* [FRAGMENTO SELECCIONADO]
En los últimos años probablemente todos hemos recibido la orden de “pensar positivo”. Un ejército de expertos lo recomiendan. Y, claro, pensarás que tantas personas no pueden estar equivocadas. De hecho, los médicos y psicólogos han realizado numerosas investigaciones que demuestran que el optimismo mejora nuestra salud, nos hace vivir durante más tiempo y mejora nuestra calidad de vida. Así, ha llegado el punto en que las personas prácticamente sienten una presión por pensar y hablar de forma positiva. ¡Y todo esto está bien!
El problema estriba en que la inmensa mayoría de las personas refiere que desea ser aún más optimista. Por ende, no son tan felices como desearían. El optimismo se ha convertido en una meta pero no sabemos cuándo lo hemos logrado y queremos mucho más.
Lo cierto es que cada vez más, los investigadores en el área del optimismo y el pesimismo, están contemplando ambos estados como lentes que podemos ponernos o quitarnos para enfrentar una situación, en vez de comprenderlos como estilos o actitudes ante la vida en general. De hecho, ya hay muchos psicólogos que están desafiando la hegemonía del optimismo como el estado de ánimo ideal. En fin, que hacer un uso selectivo del optimismo en vez de asumirlo como si fuera un vestido de por vida.
El problema radica en que durante décadas se ha exhortado a las personas a ser optimistas. ¿Usted es optimista? ¡Hurra! ¿Es un pesimista? ¡Boo! Para millones de personas la doctrina del optimismo les ha llevado a crear un enemigo: el pesimismo, una idea que han identificado con el fracaso, la depresión y la falta de objetivos en la vida. Pero no tiene por qué ser así ya que tanto el pesimismo como el optimismo tienen sus valores intrínsecos.
Por ejemplo, tanto el optimismo como el pesimismo pueden actuar como poderosos motivadores de nuestro comportamiento. Si consideramos de una forma realista el grado de riesgo que enfrentamos ante un nuevo proyecto o nos percatamos de la cantidad de trabajo que demandaría, probablemente nunca seríamos capaces de hacer el intento. Entonces se necesita un poco de optimismo. No obstante, no hay nada como un desastre en el horizonte para hacernos reaccionar, cambiar de perspectiva y retomar el camino por otro sendero. Este es el pesimismo.
De hecho, hay muchos psicólogos que consideran al pesimismo como un mecanismo de protección del ego que, obviamente, no desea fracasar. En este caso nos referimos al pesimismo defensivo, que nos delinea con colores particularmente grises, todas las cosas negativas que podrían pasarnos. En estos casos el pesimismo nos puede ayudar a buscar caminos alternativos, a ser más precavidos o incluso puede aguzar nuestro ingenio en la búsqueda de nuevas soluciones para evitar grandes problemas.
Tampoco debemos olvidar que el boom del optimismo llegó a finales de los años ’90, cuando el psicólogo Martin Seligman eligió como tema de su conferencia como presidente de la Asociación Americana de Psicología precisamente el tema de la “Psicología Positiva”. En aquel momento de expansión y prosperidad la cultura era particularmente receptiva a estos mensajes pero en la actualidad, con la crisis económica y los problemas reales que debemos enfrentar cada día, es mejor asumir todo en su justa medida.
Así, una vez más, es importante que asumamos de forma flexible los opuestos. El optimismo no es una meta, no debemos andar todo el día con una sonrisa atornillada en el rostro. Lo importante es que sepamos aplicar los consejos de la Psicología Positiva en el momento y el lugar en que son verdaderamente útiles.

* [MATERIAL RECOPILADO]
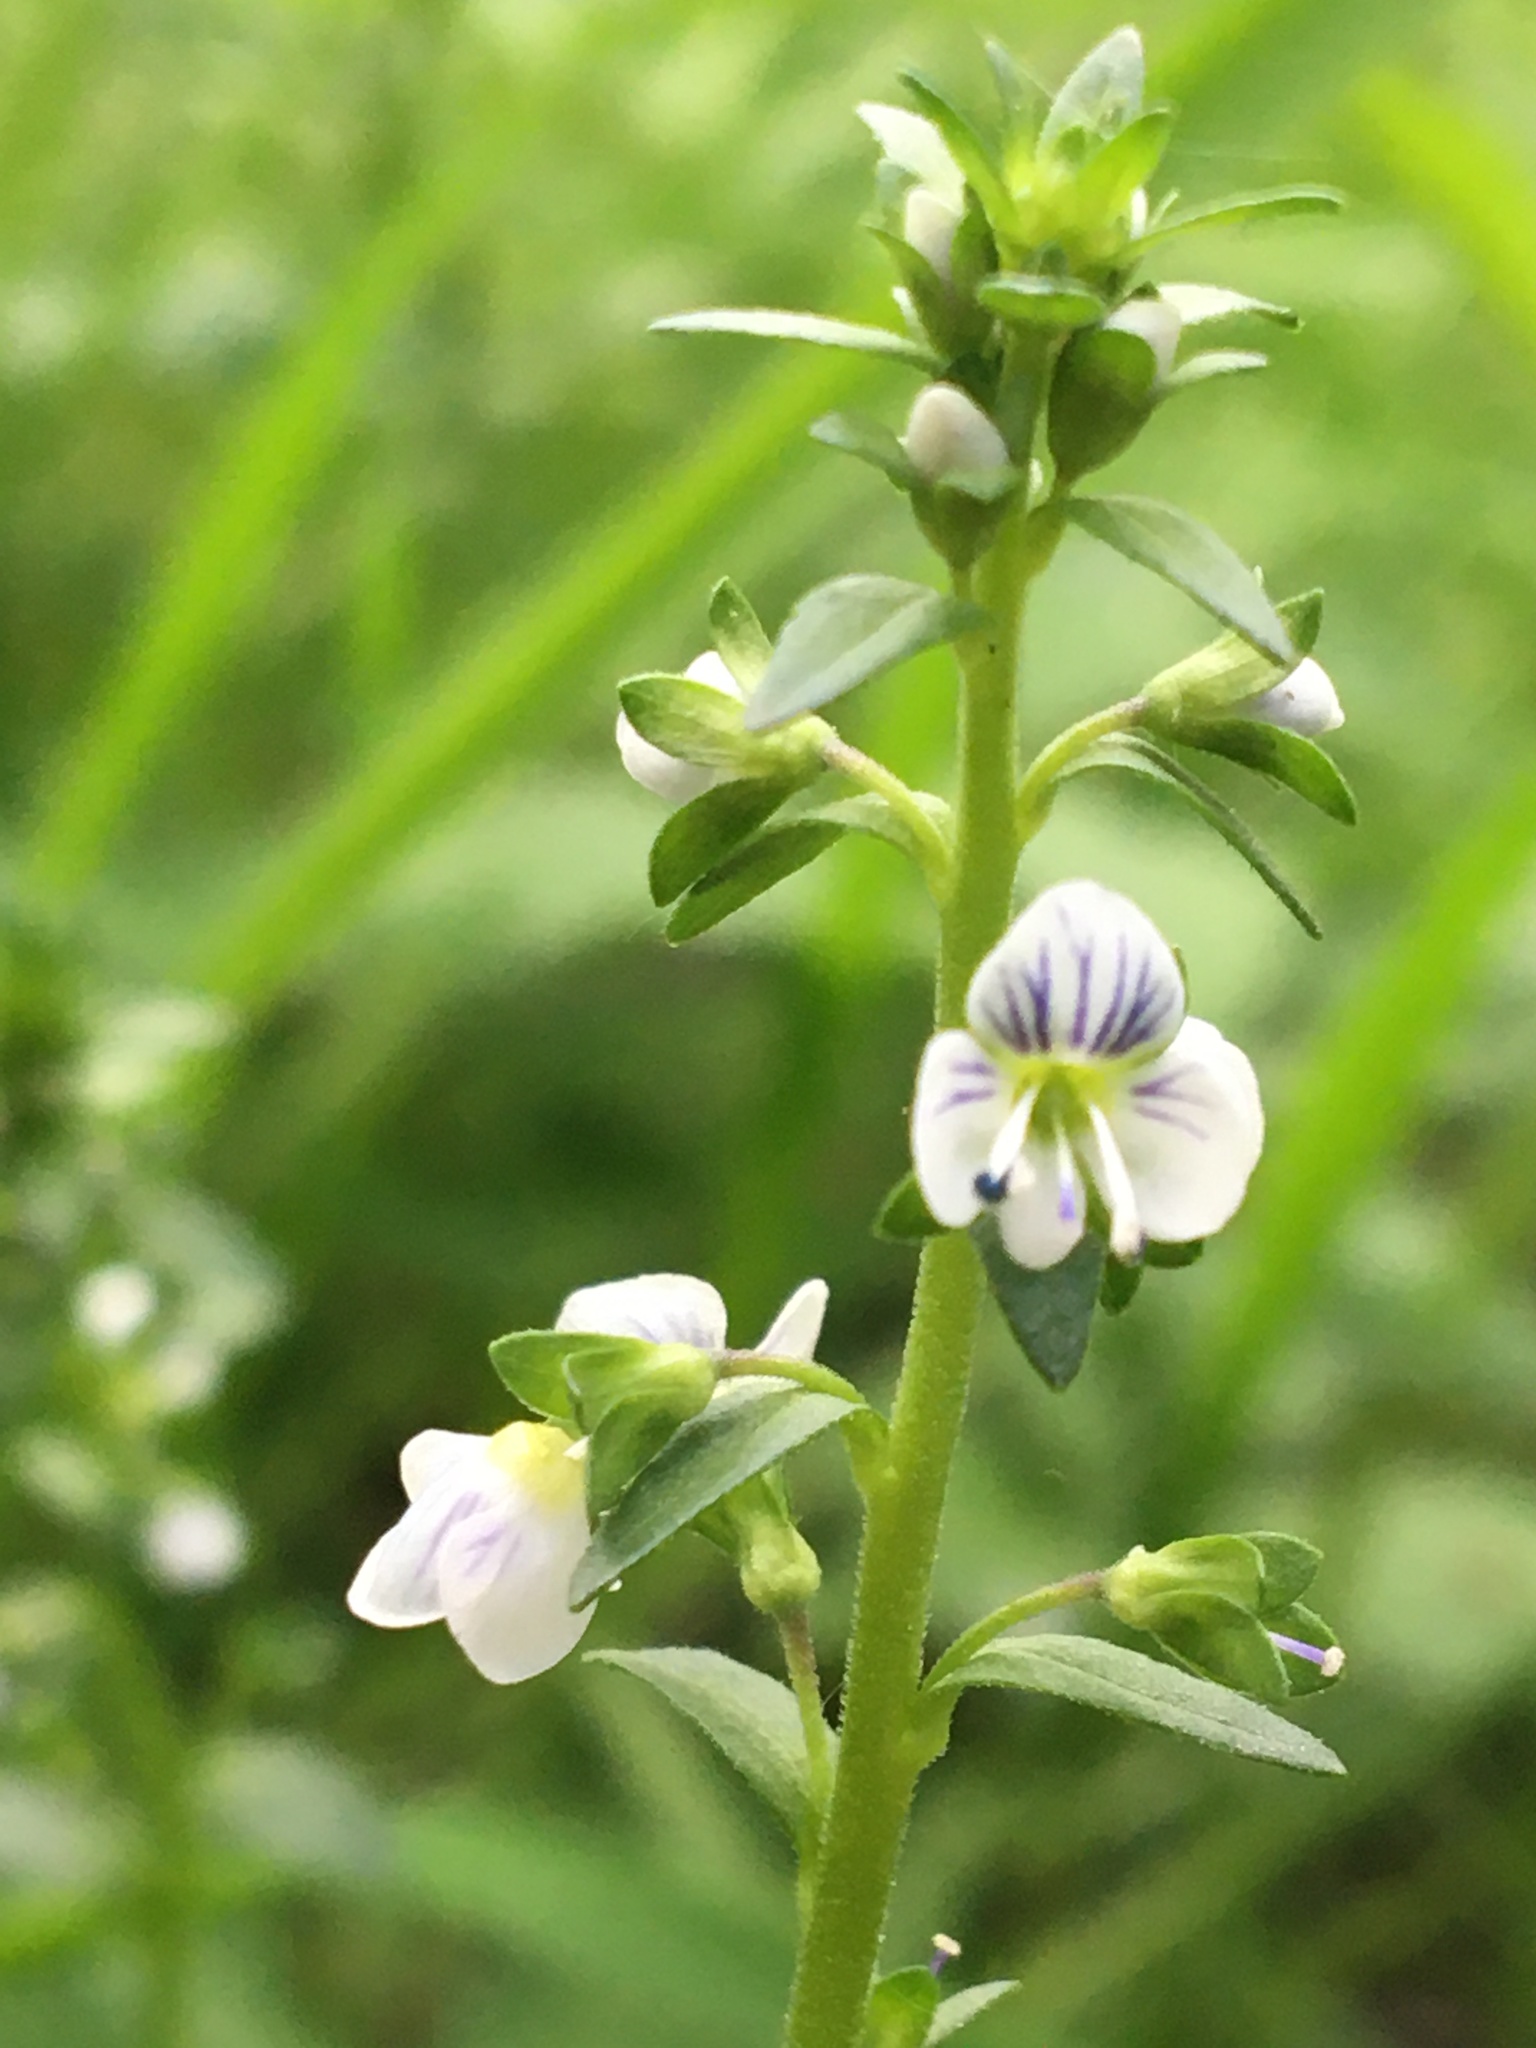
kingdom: Plantae
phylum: Tracheophyta
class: Magnoliopsida
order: Lamiales
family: Plantaginaceae
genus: Veronica
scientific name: Veronica serpyllifolia
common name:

* [EJERCICIOS POR RESOLVER]
1. Según el fragmento seleccionado, ¿en qué momento llegó el boom del optimismo?
2. Transcribe del fragmento seleccionado el pasaje que empieza en "En los últimos" y termina en "queremos mucho más.", ambos incluidos.

* [TAREAS RESUELTAS]
1. A finales de los años ’90.

2.
En los últimos años probablemente todos hemos recibido la orden de “pensar positivo”. Un ejército de expertos lo recomiendan. Y, claro, pensarás que tantas personas no pueden estar equivocadas. De hecho, los médicos y psicólogos han realizado numerosas investigaciones que demuestran que el optimismo mejora nuestra salud, nos hace vivir durante más tiempo y mejora nuestra calidad de vida. Así, ha llegado el punto en que las personas prácticamente sienten una presión por pensar y hablar de forma positiva. ¡Y todo esto está bien!
El problema estriba en que la inmensa mayoría de las personas refiere que desea ser aún más optimista. Por ende, no son tan felices como desearían. El optimismo se ha convertido en una meta pero no sabemos cuándo lo hemos logrado y queremos mucho más.